A How did you determine the size of band to expect?
It is likely that your procedure includes a nested PCR step on the side with known sequence. But to improve extremely faint bands, you might try an additional nested step with a primer inside the last 3’ primer used. If the multiple bands are specific products resulting from alternate transcripts, your results will not change. But if not, the additional nest step should increase specificity and eliminate nonspecific bands.
Alternatively, you might try to cut out the correct band and do another PCR amplification. You might even try PCR without gel purification if there is not enough product to purify. If you need to use that approach, it would probably work best if you use a low melting agarose gel or biotechnology grade agarose designed not to inhibit enzymes. PCR will also work with a small percentage of regular agarose in the mix as well. Taq is relatively tolerant of impurities, but I'm not sure how sensitive other proofreading enzymes are to agarose contamination. Be sure not to use too many cycles because you will amplify traces of other bands as well, potentially resulting in a smear of products in the gel. Even if the result is somewhat messy, at least you will have increased the amount of product. Then if you clone, you can check for the correct product.
It's also possible that the faint band you are looking at is actually nonspecific also.
Even when following the protocol perfectly, the results will not be good if the starting template was weak or degraded. Try conventional PCR on the EST sequence alone as a control to see if the template can be readily amplified by PCR and that it contains the target message
Q I compared the size of my EST with sequences from other organisms to approximate the size of band I expected to see.

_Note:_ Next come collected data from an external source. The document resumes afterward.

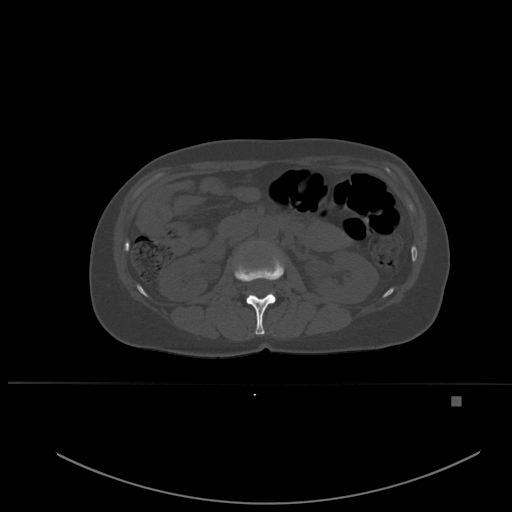
CT including the spine, one axial slice; bone window (W 1800 / L 400 HU); 1.5 mm slice thickness; 512 × 512 image matrix, field of view 443 × 443 mm. Female patient, age 49 years. Case-level facts recorded for this patient, not image findings: primary cancer: breast.
Outlined on this slice (semi-automatic segmentation, software-assisted and operator-edited):
- L1 vertebra: bounding box <234,257,284,335> (left, top, right, bottom; pixels)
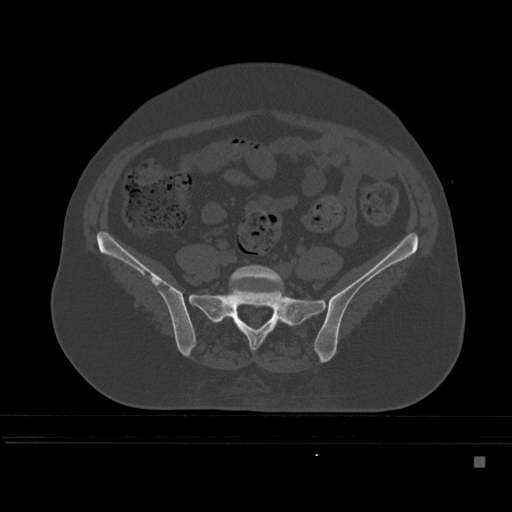
CT including the spine, one axial slice; bone window (W 1800 / L 400 HU); 1.5 mm slice thickness; 512 × 512 image matrix, field of view 404 × 404 mm. Patient: female, 33 years. Case-level facts recorded for this patient, not image findings: primary cancer: breast.
Annotated regions visible in this slice (semi-automatic segmentation, software-assisted and operator-edited):
- L5 vertebra: bounding box <222,265,284,320> (left, top, right, bottom; pixels)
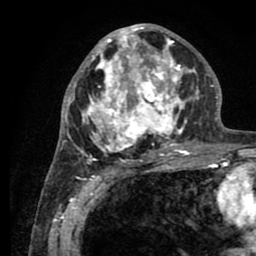
Breast MRI (dynamic contrast-enhanced), one axial slice; slice 42 of 80 in the series (ordered by position); cropped to one breast; dynamic contrast-enhanced series, time point 2 of 8 at this slice position (early post-contrast); 1.5 T; TE 2.6 ms, TR 5.6 ms; 2 mm slice thickness; 256 × 256 image matrix. Female patient.
Structures marked on this image (semi-automatic segmentation, software-assisted and operator-edited):
- enhancing-tissue mask used for the functional tumour volume (all voxels passing the contrast-enhancement thresholds inside the analysis volume; usually the tumour): bounding box (x1, y1, x2, y2) in pixels: (76, 25, 199, 161)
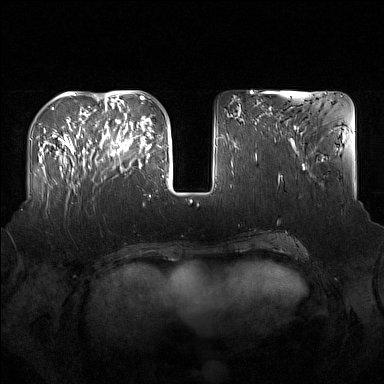
Breast MRI (dynamic contrast-enhanced), one axial slice. Position 56 of 160 along the scan axis. Dynamic contrast-enhanced series, time point 2 of 7 at this slice position (early post-contrast). 1.5 T. TE 1.8 ms, TR 5 ms. 1 mm slice thickness. 384 × 384 image matrix, field of view 360 × 360 mm. Female patient.
Outlined on this slice (semi-automatically segmented with operator editing):
- enhancing-tissue mask used for the functional tumour volume (all voxels passing the contrast-enhancement thresholds inside the analysis volume; usually the tumour): box from (x=91, y=122) to (x=137, y=170) px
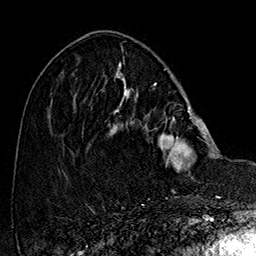
Breast MRI (dynamic contrast-enhanced), one axial slice; position 57 of 160 along the scan axis; cropped to one breast; dynamic contrast-enhanced series, time point 2 of 7 at this slice position (early post-contrast); 1.5 T; TE 2.8 ms, TR 5.4 ms; 1 mm slice thickness; 256 × 256 image matrix, field of view 180 × 180 mm. Female patient.
Outlined on this slice (semi-automatic segmentation, software-assisted and operator-edited):
- enhancing-tissue mask used for the functional tumour volume (all voxels passing the contrast-enhancement thresholds inside the analysis volume; usually the tumour): bounding box <108,77,214,172> (left, top, right, bottom; pixels)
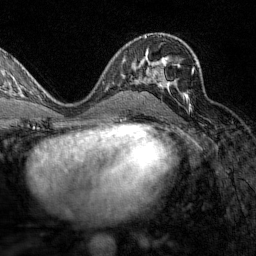
Breast MRI (dynamic contrast-enhanced), one axial slice; position 83 of 160 along the scan axis; cropped to one breast; dynamic contrast-enhanced series, time point 2 of 7 at this slice position (early post-contrast); 1.5 T; TE 1.8 ms, TR 4.8 ms; 1 mm slice thickness; 256 × 256 image matrix, field of view 200 × 200 mm. Female patient.
Outlined on this slice (semi-automatically segmented with operator editing):
- enhancing-tissue mask used for the functional tumour volume (all voxels passing the contrast-enhancement thresholds inside the analysis volume; usually the tumour): bounding box [x1, y1, x2, y2] px = [153, 67, 195, 105]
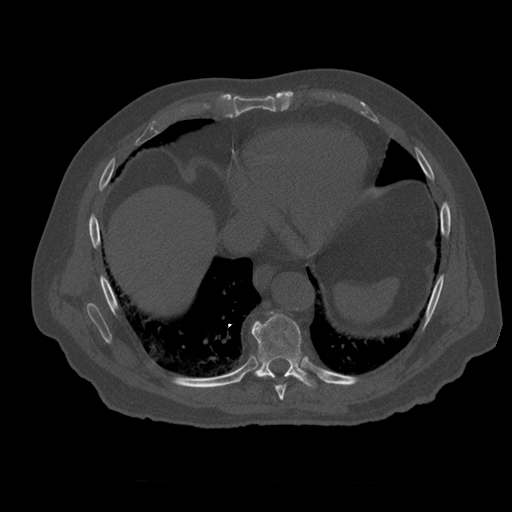
CT including the spine, one axial slice. Slice 327 of 399 in the series (ordered by position). 120 kVp. Bone window (W 1800 / L 400 HU). 1.25 mm slice thickness. 512 × 512 image matrix, field of view 407 × 407 mm. Patient age 73 years. From the clinical record (not read from this slice): primary cancer: prostate; vertebrae with lytic lesions (as recorded): L2.
Outlined on this slice (semi-automatic segmentation, software-assisted and operator-edited):
- T8 vertebra: box from (x=264, y=375) to (x=289, y=401) px
- T9 vertebra: (x=251, y=312)–(x=317, y=389)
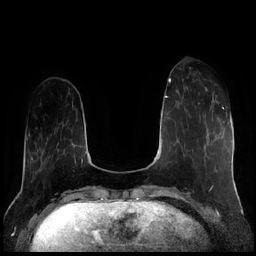
Breast MRI (dynamic contrast-enhanced), one axial slice. Position 56 of 256 along the scan axis. Dynamic contrast-enhanced series, time point 2 of 7 at this slice position (early post-contrast). 1.5 T. TE 1.9 ms, TR 4.2 ms. 256 × 256 image matrix, field of view 320 × 320 mm. Female patient.
Annotated regions visible in this slice (semi-automatically segmented with operator editing):
- enhancing-tissue mask used for the functional tumour volume (all voxels passing the contrast-enhancement thresholds inside the analysis volume; usually the tumour): bounding box [x1, y1, x2, y2] px = [198, 87, 213, 104]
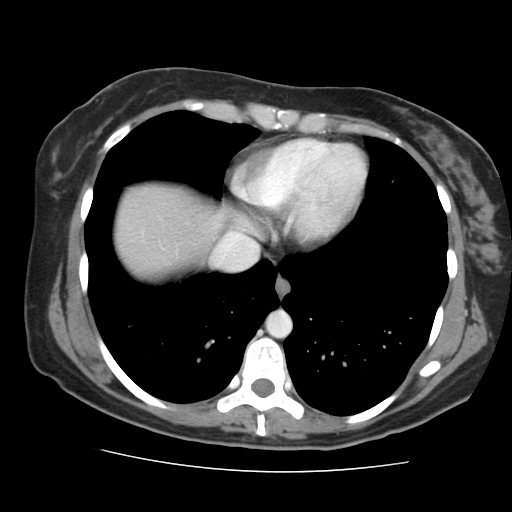
Contrast-enhanced abdominal CT, one axial slice; position 137 of 144 along the scan axis; 120 kVp; intravenous contrast given; soft-tissue window (W 400 / L 40 HU); 2.5 mm slice thickness; 512 × 512 image matrix, field of view 333 × 333 mm. Case-level facts recorded for this patient, not image findings: patient: male, age 58 years at operation; diagnosis: colorectal cancer liver metastases, imaged before liver resection; multiple liver metastases: no; largest metastasis: 2.8 cm; disease in both lobes: no.
Structures marked on this image (outlined manually by an expert reader):
- hepatic veins: bounding box (x1, y1, x2, y2) in pixels: (214, 239, 258, 270)
- liver: (118, 184, 228, 277)
- planned liver remnant (the part of the liver to remain after resection): (118, 184, 228, 277)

I plan to extract the band and look at it, but it was very faint and was loaded on a regular 0.8% gel, so I'm not sure that I will have a useful outcome. I can't do nested PCR at this point since I loaded all of my product on the gel, which was the only way I was able to see the band.
Since that time, I repeated my reactions and only see non-specific bands or no bands at all.
I think my cDNA is fine since I was able to amplify two genes completely from the same cDNA.
I called the manufacturer, but it didn't help much since I'm using an older version of the kit, which has now been replaced.
A I would guess that the ends of the gene are more likely to vary from other species than the center of the transcript because alternate splices are most prevalent near the termini and the untranslated region often varies in sequence more than the center. Why don't you try blotting the gel? Then you can use a cold probe to see which bands are specific products.
You might also check the bands with a quick PCR if you have internal primers in the known area.
Another possible cause of the problem would be that the RT stops at regions of high GC content. If that is the case, a higher temperature in the RT step might help.